La police en flagrant déni?
Le travail engagé contre les discriminations reste très parcellaire
Le ministre de l’Intérieur a souhaité être «ferme». «Le racisme n’a pas sa place dans notre société, et encore moins dans notre police républicaine (…) Il faut le traquer et le combattre de toutes nos forces», a déclaré Christophe Castaner lundi lors d’une conférence de presse. Ces dernières semaines, plusieurs affaires révélées dans la presse ont mis en cause des policiers soupçonnés d’avoir tenu des propos racistes. Mais comment les forces de l’ordre appréhendent-elles ce sujet?

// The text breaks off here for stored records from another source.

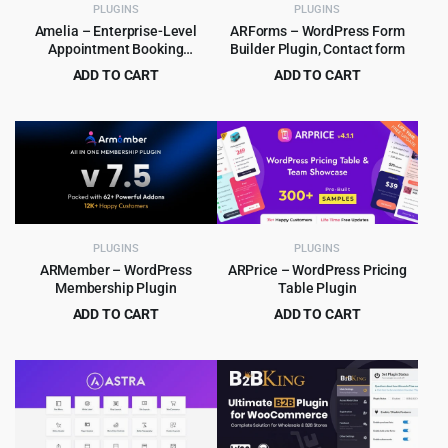
PLUGINS
PLUGINS
Amelia – Enterprise-Level
ARForms – WordPress Form
Appointment Booking
Builder Plugin, Contact form
WordPress Plugin
ADD TO CART
ADD TO CART
Original
Current
Original
Current
$
6.99
$
5.99
$
299.00
$
39.00
price
price
price
price
was:
is:
was:
is:
$299.00.
$6.99.
$39.00.
$5.99.
PLUGINS
PLUGINS
ARMember – WordPress
ARPrice – WordPress Pricing
Membership Plugin
Table Plugin
ADD TO CART
ADD TO CART
Original
Current
Original
Current
$
8.99
$
4.99
$
99.00
$
29.00
price
price
price
price
was:
is:
was:
is:
$99.00.
$8.99.
$29.00.
$4.99.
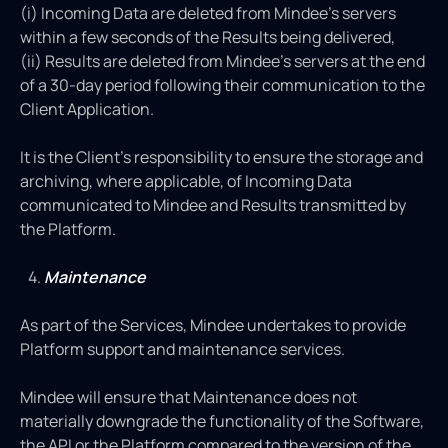
(i) Incoming Data are deleted from Mindee's servers
within a few seconds of the Results being delivered,
(ii) Results are deleted from Mindee's servers at the end
of a 30-day period following their communication to the
Client Application.
It is the Client’s responsibility to ensure the storage and
archiving, where applicable, of Incoming Data
communicated to Mindee and Results transmitted by
the Platform.
Maintenance
As part of the Services, Mindee undertakes to provide
Platform support and maintenance services.
Mindee will ensure that Maintenance does not
materially downgrade the functionality of the Software,
the API or the Platform compared to the version of the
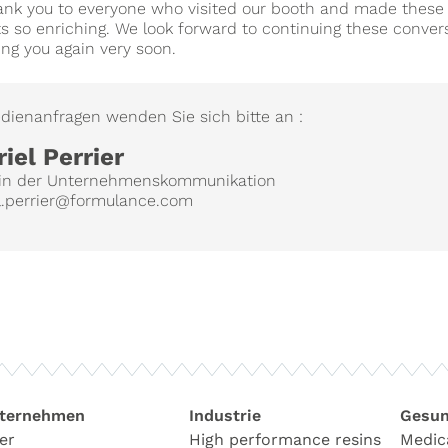
hank you to everyone who visited our booth and made these
 so enriching. We look forward to continuing these conver
ng you again very soon.
dienanfragen wenden Sie sich bitte an :
iel Perrier
r/in der Unternehmenskommunikation
l.perrier@formulance.com
ternehmen
Industrie
Gesun
er
High performance resins
Medic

Pour Jérémie Gauthier, sociologue à l’université de Strasbourg, bien que la France ait « tardé » à s’emparer de ces questions, la situation a évolué depuis une dizaine d’années. «L’Etat a été condamné en 2015 par la cour d’appel de Paris pour des contrôles d’identité jugés discriminatoires, les mobilisations dénonçant des dérives policières ont acquis une audience accrue. L’institution a donc été contrainte à infléchir son discours. » Mais le travail engagé reste selon lui « ambigu » et « incomplet » : « Le politique dénonce des dérives d’individus qualifiés de “brebis galeuses” et continue de nier la responsabilité de l’institution. » Ce « déni » s’inscrit dans l’histoire de la police, selon Catherine Wihtol de Wenden, coautrice de Police et discriminations raciales, le Tabou français (éd. de l’Atelier). « A travers nos enquêtes, on a pu relever qu’une culture raciste ou un racisme diffus s’exprimaient au sein de la police. Une culture héritée de la guerre d’Algérie avec une approche qui consiste à considérer que les gens “visibles” sont des gens dangereux. »

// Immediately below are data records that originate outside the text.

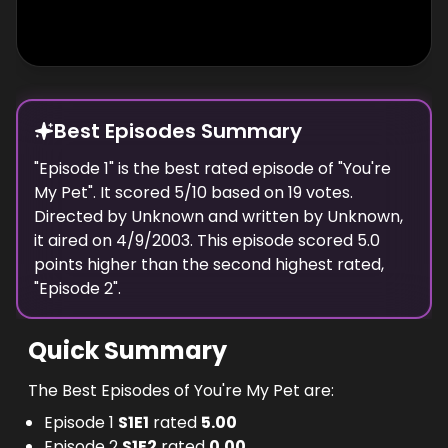
Best Episodes Summary
"
Episode 1
" is the
best
rated episode of "
You're
My Pet
". It scored
5
/10 based on
19
votes.
Directed by
Unknown
and written by
Unknown
,
it aired on
4/9/2003
. This episode scored
5.0
points
higher
than the
second highest
rated,
"
Episode 2
".
Quick Summary
The Best Episodes of You're My Pet are:
Episode 1
S
1
E
1
rated
5.00
Episode 2
S
1
E
2
rated
0.00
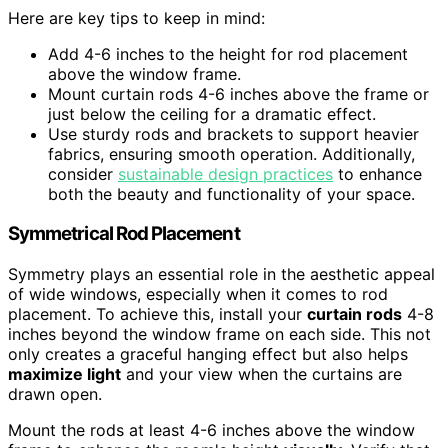
Here are key tips to keep in mind:
Add 4-6 inches to the height for rod placement
above the window frame.
Mount curtain rods 4-6 inches above the frame or
just below the ceiling for a dramatic effect.
Use sturdy rods and brackets to support heavier
fabrics, ensuring smooth operation. Additionally,
consider
sustainable design practices
to enhance
both the beauty and functionality of your space.
Symmetrical Rod Placement
Symmetry plays an essential role in the aesthetic appeal
of wide windows, especially when it comes to rod
placement. To achieve this, install your
curtain rods
4-8
inches beyond the window frame on each side. This not
only creates a graceful hanging effect but also helps
maximize light
and your view when the curtains are
drawn open.
Mount the rods at least 4-6 inches above the window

«Des sanctions nécessaires»
Pour autant, des leviers d’action existent. Lors de sa conférence de presse, Christophe Castaner a demandé que la suspension soit «systématiquement envisagée pour chaque soupçon avéré» de racisme dans les forces de l’ordre. Des sanctions nécessaires, juge Patrice Bilgorai, de la Licra : « Quand des comportements tombent sous le coup de la loi, je ne vois aucune raison pour laquelle les policiers ou gendarmes seraient absous. Le racisme n’est pas une opinion mais bien un délit.»